私と島根

白鳥英美子 (しらとりえみこ)
シンガーソングライター。1969年『ある日突然』で“トワエモワ”としてデビュー。『空よ』『誰もいない海』など数多くのヒット曲を生む。'73年解散後はシンガーソングライターとして活躍。'87年『アメージング・グレース』で独自の世界を確立、全国各地でのコンサートや、アルバム制作において常に新たな自分を表現し、個性豊かな音楽活動を続けている。今年、“トワエモワ”結成30周年を記念して『白鳥英美子withトワエモワ』を各地で開催予定。
白鳥英美子 写真 島根の海・空・町・人

写真
日本海を臨む
久々の島根行きに心が弾んだ。20代の頃にコンサートで訪れて以来だから、かれこれ20数年ぶりということになる。

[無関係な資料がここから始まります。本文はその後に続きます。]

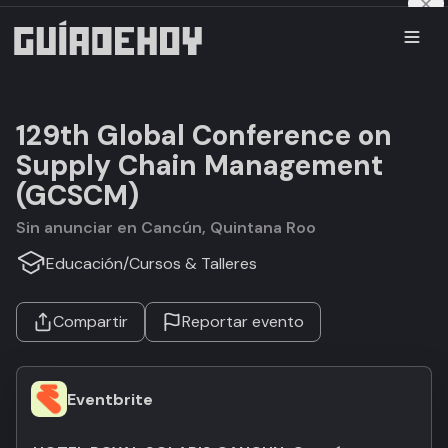
129th Global Conference on
Supply Chain Management
(GCSCM)
Sin anunciar en Cancún, Quintana Roo
Educación
/
Cursos & Talleres
Compartir
Reportar evento
Eventbrite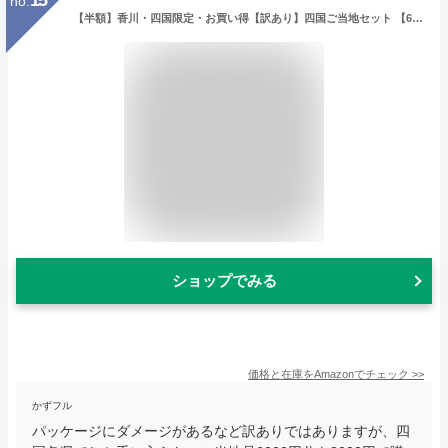
no.
【半額】香川・四国限定・お買い得【訳あり】四国ご当地セット 【6,000円相当が3,000円】
ショップでみる
価格と在庫を
Amazon
でチェック
>>
かずフル
パッケージにダメージがあるなど訳ありではありますが、四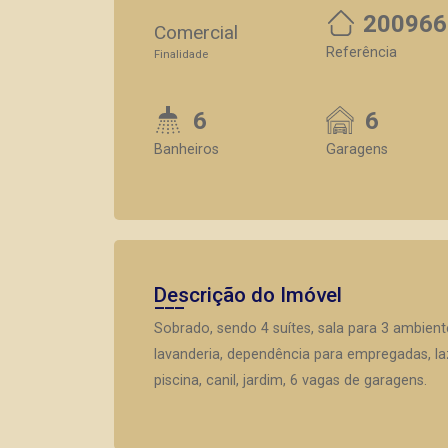
200966
Comercial
Referência
Finalidade
6
6
Banheiros
Garagens
Descrição do Imóvel
Sobrado, sendo 4 suítes, sala para 3 ambientes
lavanderia, dependência para empregadas, l
piscina, canil, jardim, 6 vagas de garagens.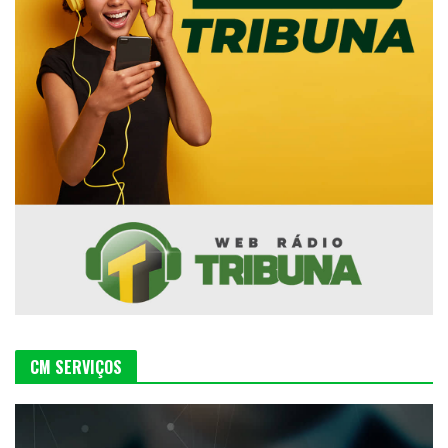
CM SERVIÇOS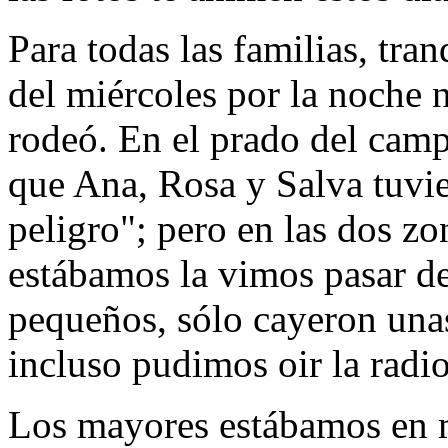
Para todas las familias, tra
del miércoles por la noche 
rodeó. En el prado del cam
que Ana, Rosa y Salva tuvie
peligro"; pero en las dos z
estábamos la vimos pasar de 
pequeños, sólo cayeron unas
incluso pudimos oir la radio
Los mayores estábamos en 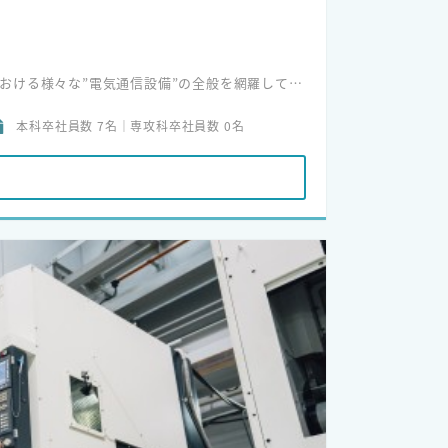
活における様々な”電気通信設備”の全般を網羅してい
本科卒社員数 7名｜専攻科卒社員数 0名
活用した救急車の指令システムもそうです。
でありたい、みなさんの暮らしを情報通信技術で
す。
いう利点を活かし、全国でも有数の総合情報通信
ンをご提案をする事で、多くの信頼を頂いていま
良企業という事もあり、創立以来、健全な財務状
あらゆるビジネスシーンを快適にし、お客様の多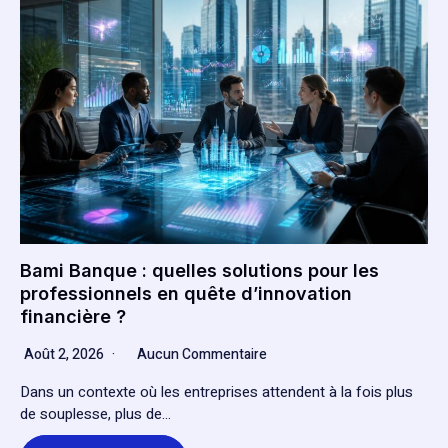
Bami Banque : quelles solutions pour les
professionnels en quête d’innovation
financière ?
Août 2, 2026
Aucun Commentaire
Dans un contexte où les entreprises attendent à la fois plus
de souplesse, plus de…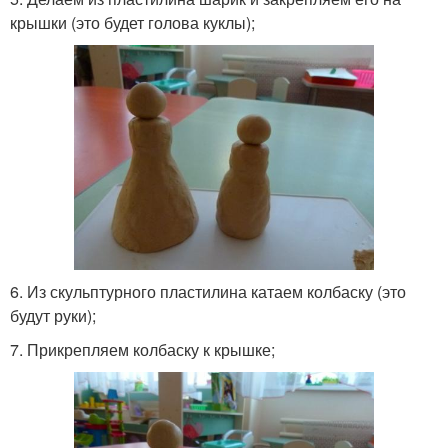
крышки (это будет голова куклы);
6. Из скульптурного пластилина катаем колбаску (это
будут руки);
7. Прикрепляем колбаску к крышке;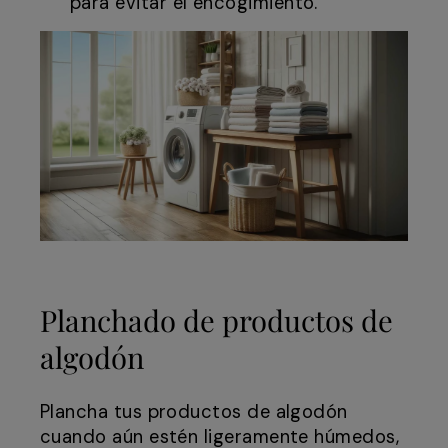
para evitar el encogimiento.
Planchado de productos de
algodón
Plancha tus productos de algodón
cuando aún estén ligeramente húmedos,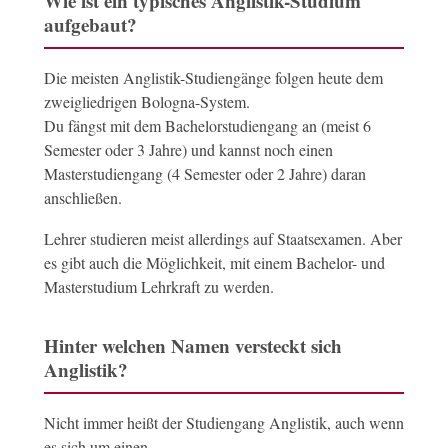
Wie ist ein typisches Anglistik-Studium
aufgebaut?
Die meisten Anglistik-Studiengänge folgen heute dem
zweigliedrigen Bologna-System.
Du fängst mit dem Bachelorstudiengang an (meist 6
Semester oder 3 Jahre) und kannst noch einen
Masterstudiengang (4 Semester oder 2 Jahre) daran
anschließen.
Lehrer studieren meist allerdings auf Staatsexamen. Aber
es gibt auch die Möglichkeit, mit einem Bachelor- und
Masterstudium Lehrkraft zu werden.
Hinter welchen Namen versteckt sich
Anglistik?
Nicht immer heißt der Studiengang Anglistik, auch wenn
es sich um einen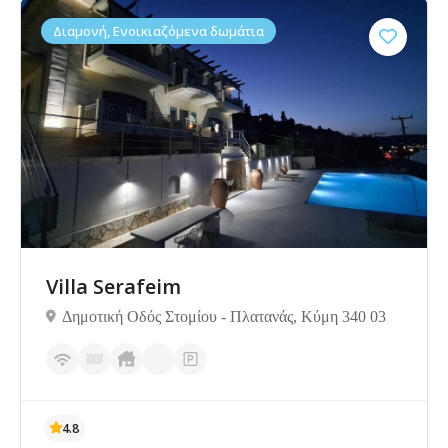
Διαμονή, Ενοικιαζόμενα δωμάτια
Δεν υπάρχουν ακόμα αξιολογήσεις
Villa Serafeim
Δημοτική Οδός Στομίου - Πλατανάς, Κύμη 340 03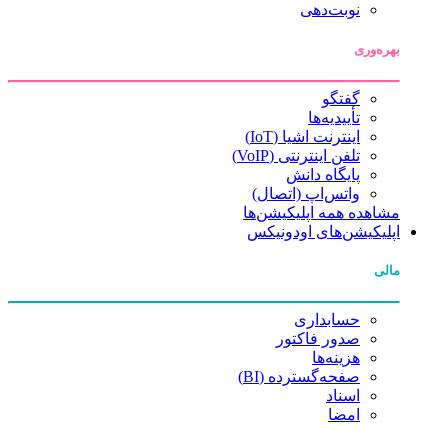
نوبت‌دهی
بهره‌وری
گفتگو
تأییدیه‌ها
اینترنت اشیا (IoT)
تلفن اینترنتی (VoIP)
پایگاه دانش
واتس‌اپ (اتصال)
مشاهده همه اپلیکیشن‌ها
اپلیکیشن‌های اودونیکس
مالی
حسابداری
صدور فاکتور
هزینه‌ها
صفحه‌گسترده (BI)
اسناد
امضا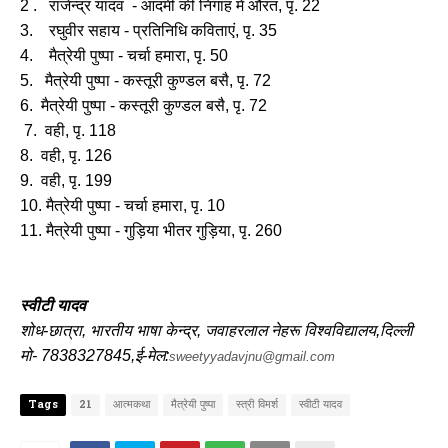
2 . राजेन्द्र यादव - आदमी की निगाह में औरत, पृ. 22
3. रघुवीर सहाय - प्रतिनिधि कविताएं, पृ. 35
4. मैत्रेयी पुष्पा - चर्चा हमारा, पृ. 50
5. मैत्रेयी पुष्पा - कस्तूरी कुण्डल बसै, पृ. 72
6. मैत्रेयी पुष्पा - कस्तूरी कुण्डल बसै, पृ. 72
7. वही, पृ. 118
8. वही, पृ. 126
9. वही, पृ. 199
10. मैत्रेयी पुष्पा - चर्चा हमारा, पृ. 10
11. मैत्रेयी पुष्पा - गुड़िया भीतर गुड़िया, पृ. 260
स्वीटी यादव
शोध-छात्रा, भारतीय भाषा केन्द्र, जवाहरलाल नेहरू विश्वविद्यालय,दिल्ली
मो- 7838327845,ई-मेल:
sweetyyadavjnu@gmail.com
Tags
21
आत्मकथा
मैत्रेयी पुष्पा
स्त्री विमर्श
स्वीटी यादव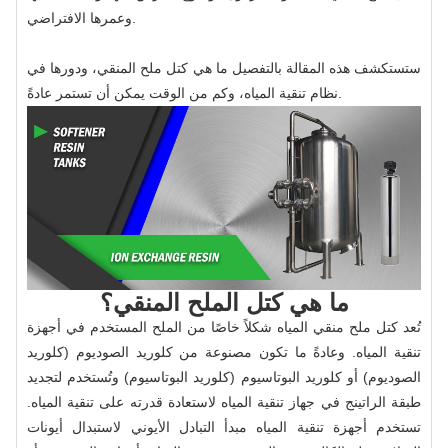
وعمرها الافتراضي.
ستستكشف هذه المقالة بالتفصيل ما هي كتل ملح المنقي، ودورها في
نظام تنقية المياه، وكم من الوقت يمكن أن تستمر عادةً.
ما هي كتل الملح المنقي؟
تُعد كتل ملح منقي المياه شكلاً خاصًا من الملح المستخدم في أجهزة
تنقية المياه. وعادةً ما تكون مصنوعة من كلوريد الصوديوم (كلوريد
الصوديوم) أو كلوريد البوتاسيوم (كلوريد البوتاسيوم) وتُستخدم لتجديد
طبقة الراتينج في جهاز تنقية المياه لاستعادة قدرته على تنقية المياه.
تستخدم أجهزة تنقية المياه مبدأ التبادل الأيوني لاستبدال أيونات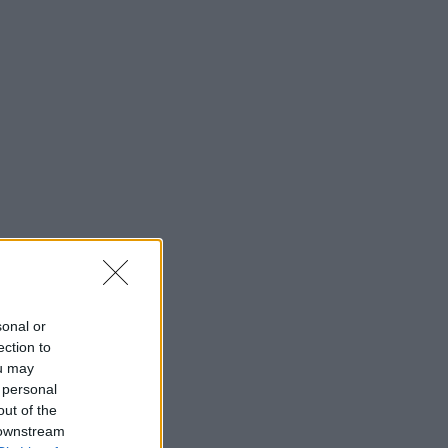
sonal or
ection to
ou may
 personal
out of the
 downstream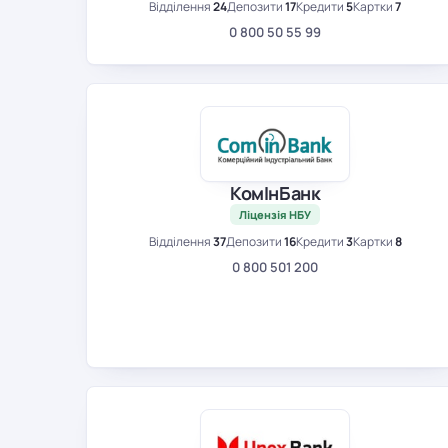
Відділення
24
Депозити
17
Кредити
5
Картки
7
0 800 50 55 99
КомІнБанк
Ліцензія НБУ
Відділення
37
Депозити
16
Кредити
3
Картки
8
0 800 501 200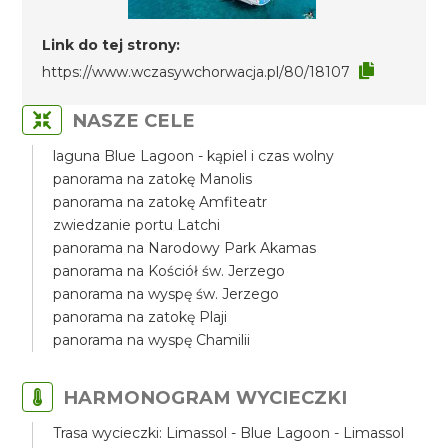
Link do tej strony:
https://www.wczasywchorwacja.pl/80/18107
NASZE CELE
laguna Blue Lagoon - kąpiel i czas wolny
panorama na zatokę Manolis
panorama na zatokę Amfiteatr
zwiedzanie portu Latchi
panorama na Narodowy Park Akamas
panorama na Kościół św. Jerzego
panorama na wyspę św. Jerzego
panorama na zatokę Plaji
panorama na wyspę Chamilii
HARMONOGRAM WYCIECZKI
Trasa wycieczki: Limassol - Blue Lagoon - Limassol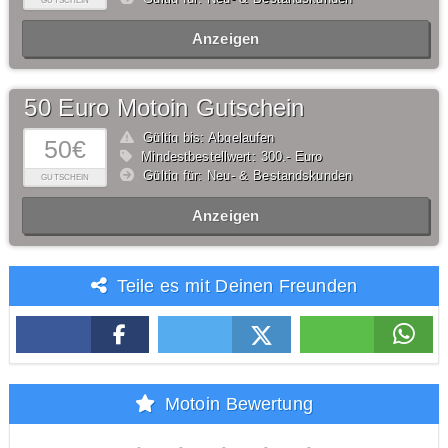
GUTSCHEIN
Anzeigen
50 Euro Motoin Gutschein
Gültig bis: Abgelaufen
50€
Mindestbestellwert: 300,- Euro
Gültig für: Neu- & Bestandskunden
GUTSCHEIN
Anzeigen
Teile es mit Deinen Freunden
Motoin Bewertung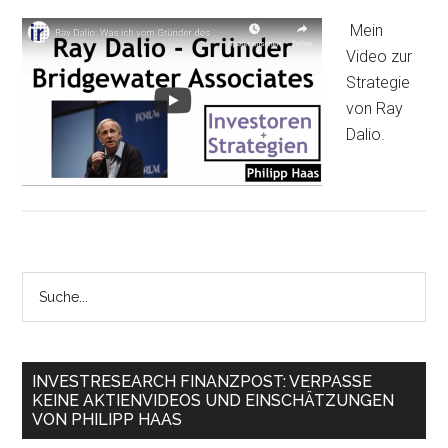
Mein
Video zur
Strategie
von Ray
Dalio.
INVESTRESEARCH FINANZPOST: VERPASSE
KEINE AKTIENVIDEOS UND EINSCHÄTZUNGEN
VON PHILIPP HAAS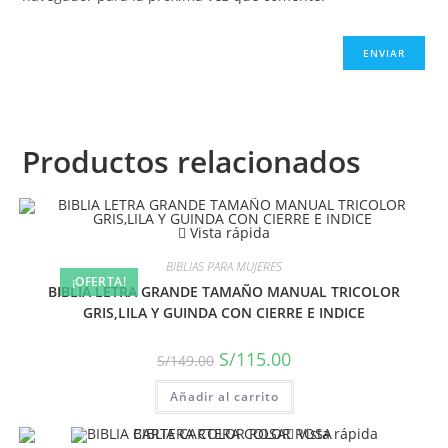
Productos relacionados
Vista rápida
BIBLIAS PARA MUJERES
¡OFERTA!
BIBLIA LETRA GRANDE TAMAÑO MANUAL TRICOLOR
GRIS,LILA Y GUINDA CON CIERRE E INDICE
S/
115.00
S/
149.00
Añadir al carrito
Vista rápida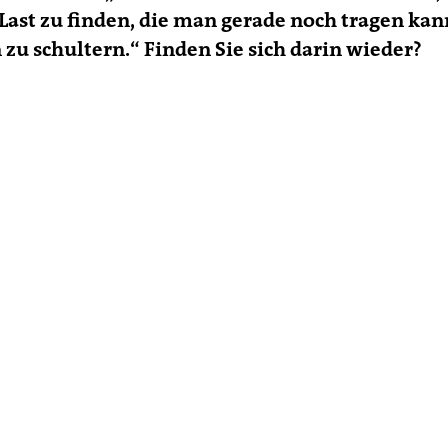
Last zu finden, die man gerade noch tragen kan
 zu schultern.“ Finden Sie sich darin wieder?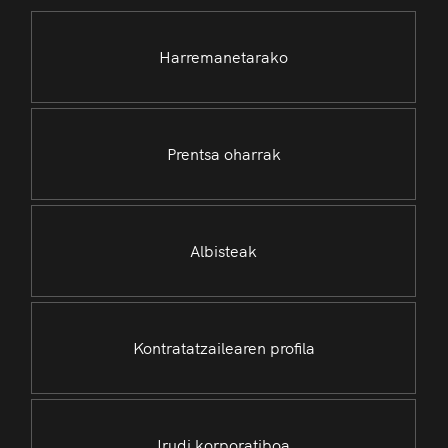
Harremanetarako
Prentsa oharrak
Albisteak
Kontratatzailearen profila
Irudi korporatiboa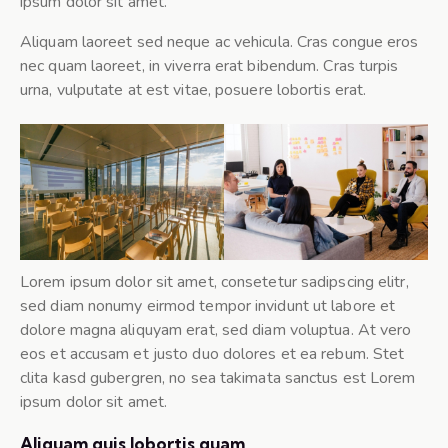
ipsum dolor sit amet.
Aliquam laoreet sed neque ac vehicula. Cras congue eros
nec quam laoreet, in viverra erat bibendum. Cras turpis
urna, vulputate at est vitae, posuere lobortis erat.
Lorem ipsum dolor sit amet, consetetur sadipscing elitr,
sed diam nonumy eirmod tempor invidunt ut labore et
dolore magna aliquyam erat, sed diam voluptua. At vero
eos et accusam et justo duo dolores et ea rebum. Stet
clita kasd gubergren, no sea takimata sanctus est Lorem
ipsum dolor sit amet.
Aliquam quis lobortis quam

出雲大社にハトが群れて餌を啄ばみ、ちょっとした物音で一斉に羽ばたき飛んで行く様は、忘れられない光景として私の心の中に残っている。
今回の島根行きは出雲ではなく、多伎町と美都町の2カ所でのコンサートという事で、どちらも初めて訪れた場所だ。
多伎町ではすぐ目の前に日本海が見下ろせる会館だったので、リハーサル前に外に出て潮風に吹かれていると、遠い昔のことや今のこと、海の向こうで輝いている未来のことが、体の中を通り抜けては循環しているようなそんな気にさえなった。多伎町から美都町へ移動する列車はゆったりとした空気が漂い、車窓から見える海の何とも美しかったこと。
美都町に着いて車から降りた途端、私は言い知れぬ懐しさとやさしさに出迎えられたような気がした。そこはまるで昔話に出てくる様な景色。柿の実の付き方、道の草花の雑然とした中にある凛とした姿、家々のたたずまい。とりわけ目をひいたのは、小学校だった。吸い込まれる様に校門をくぐり、その静まりかえった校舎に佇んでいると、体育館から男の子が出てきてこちらをチラッと見るとチョコンとお辞儀をして、校舎の中に消えて行った。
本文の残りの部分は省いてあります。